Transcribe all of the lines below word for word, and leave the pictures out.
::: Data for processing :::
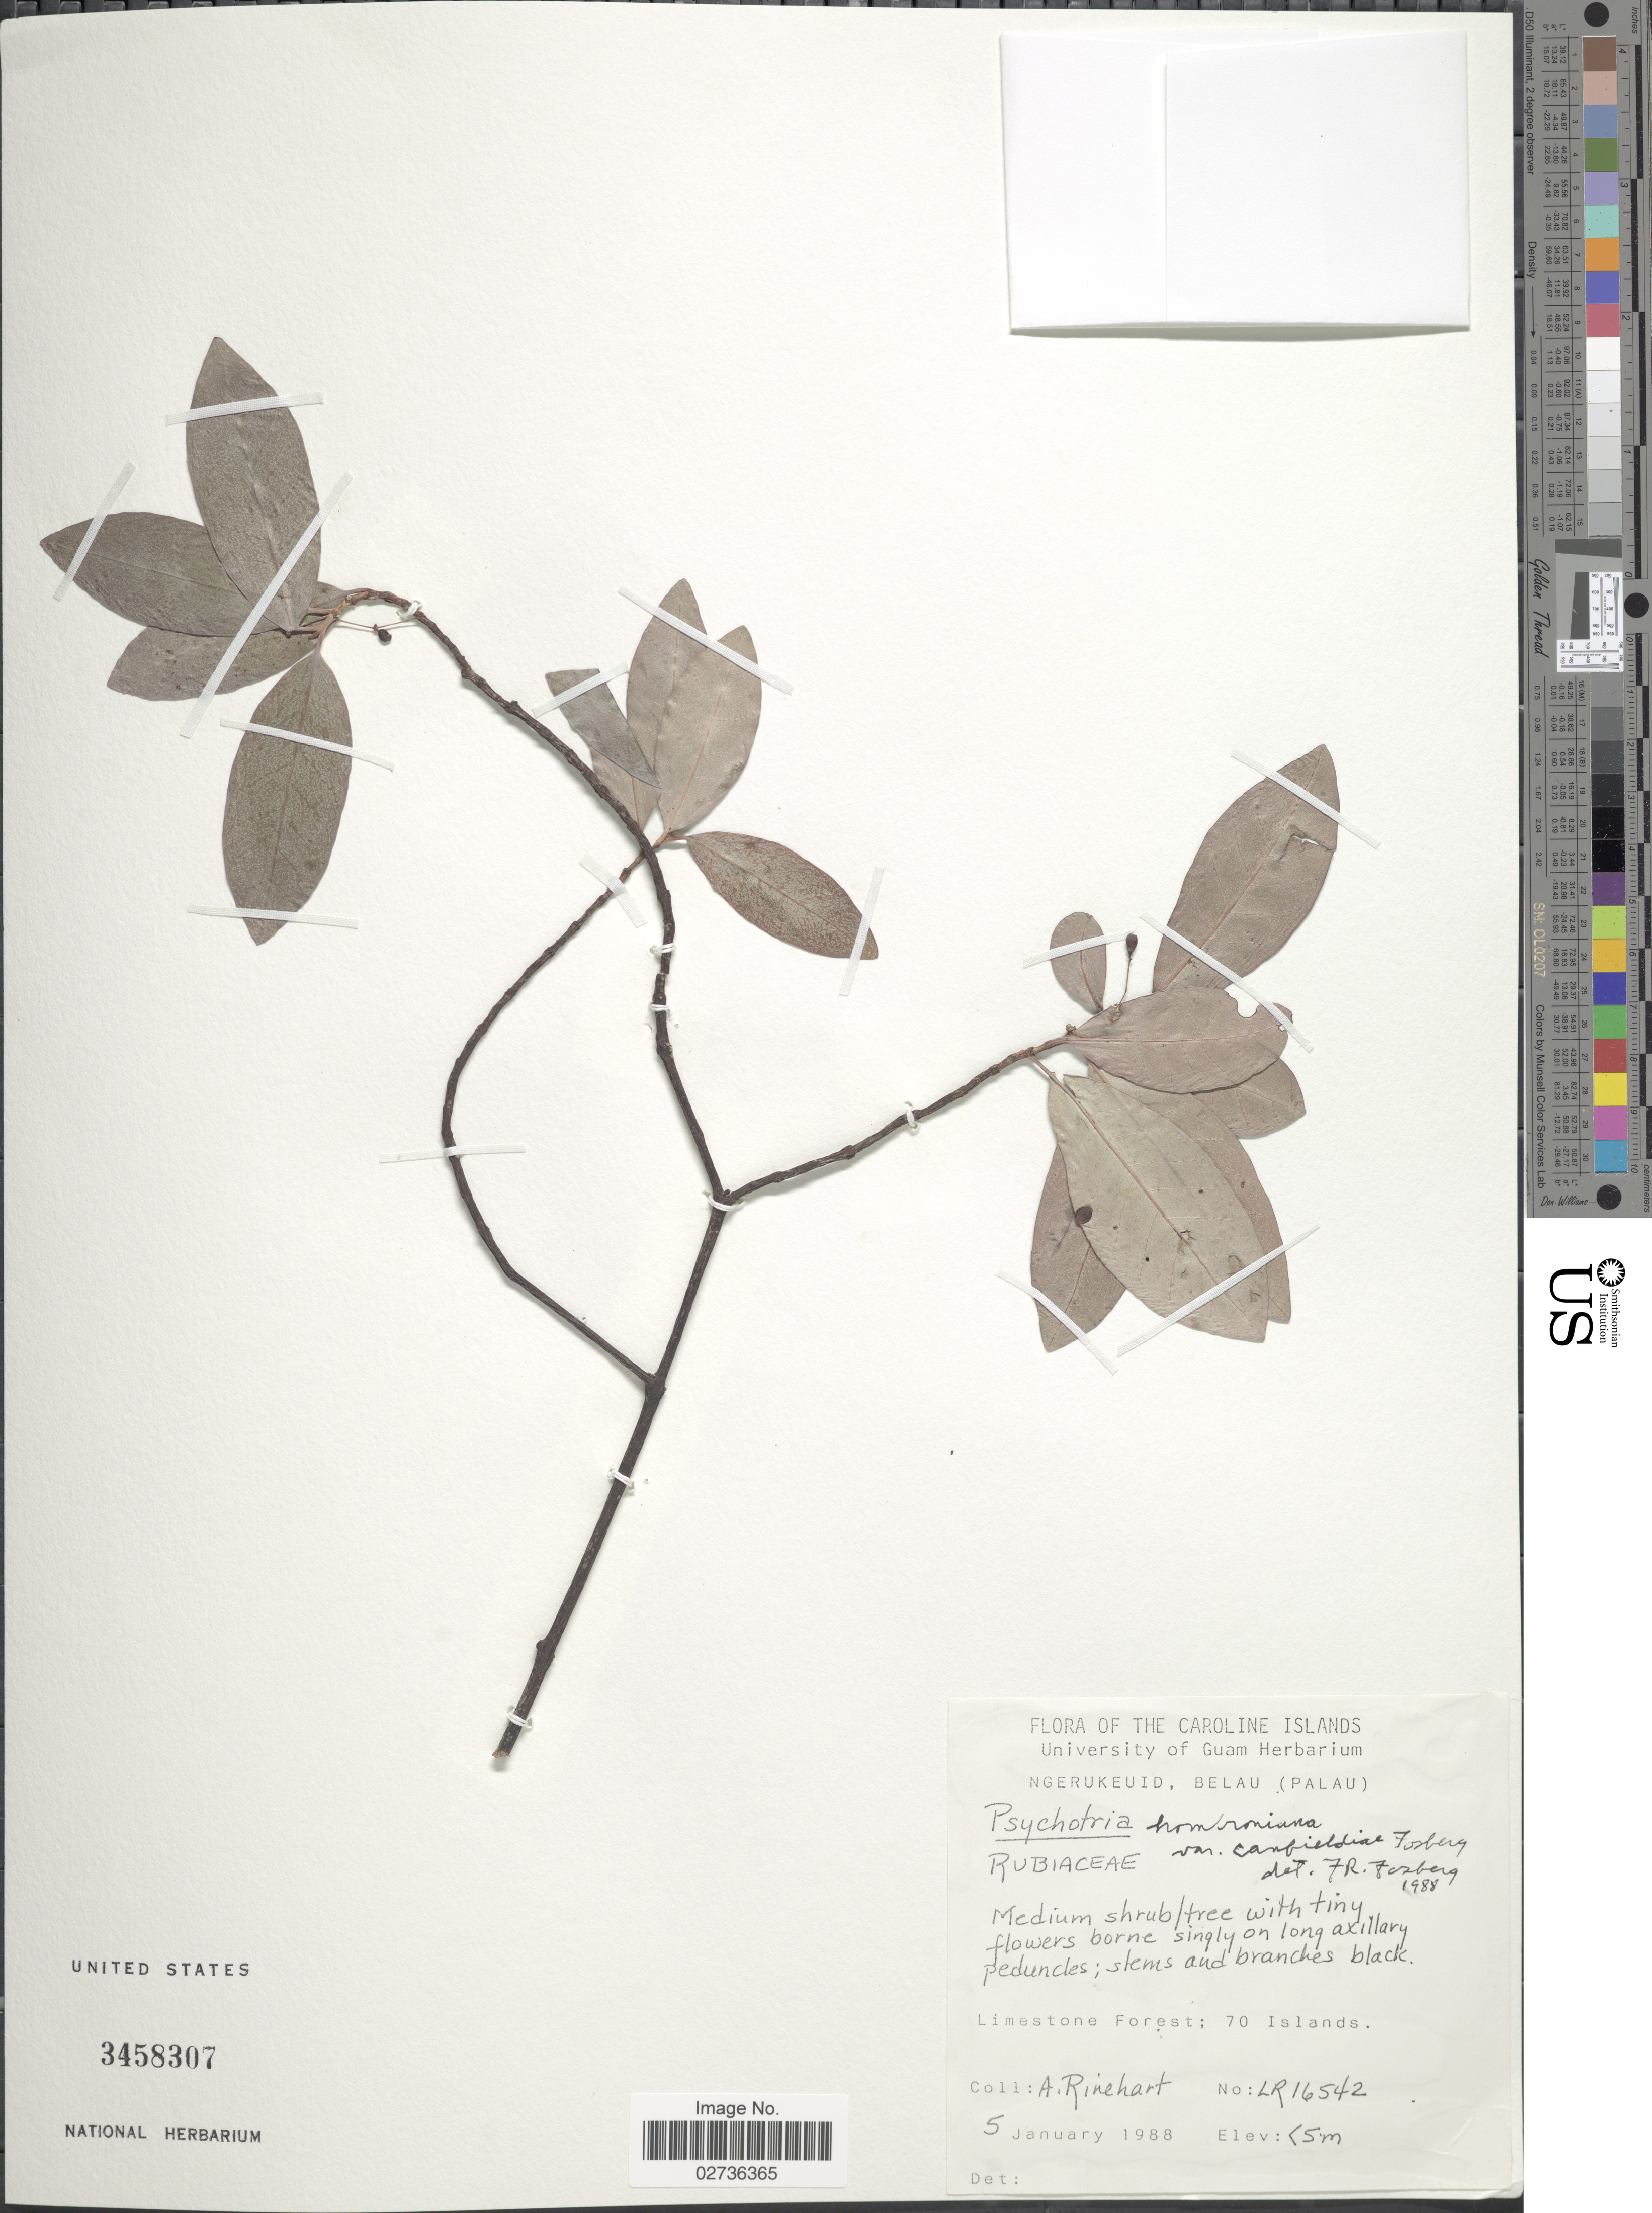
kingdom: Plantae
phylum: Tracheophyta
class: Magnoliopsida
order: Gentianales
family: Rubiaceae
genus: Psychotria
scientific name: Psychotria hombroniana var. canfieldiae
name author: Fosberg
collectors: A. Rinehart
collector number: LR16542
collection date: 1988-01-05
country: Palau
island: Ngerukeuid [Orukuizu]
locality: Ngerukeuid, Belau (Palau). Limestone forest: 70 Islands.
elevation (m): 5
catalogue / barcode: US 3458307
:::
- [Task response]:
kingdom: Plantae
phylum: Tracheophyta
class: Magnoliopsida
order: Gentianales
family: Rubiaceae
genus: Psychotria
scientific name: Psychotria hombroniana var. canfieldiae
name author: Fosberg
collectors: A. Rinehart
collector number: LR16542
collection date: 1988-01-05
country: Palau
island: Ngerukeuid [Orukuizu]
locality: Ngerukeuid, Belau (Palau). Limestone forest: 70 Islands.
elevation (m): 5
catalogue / barcode: US 3458307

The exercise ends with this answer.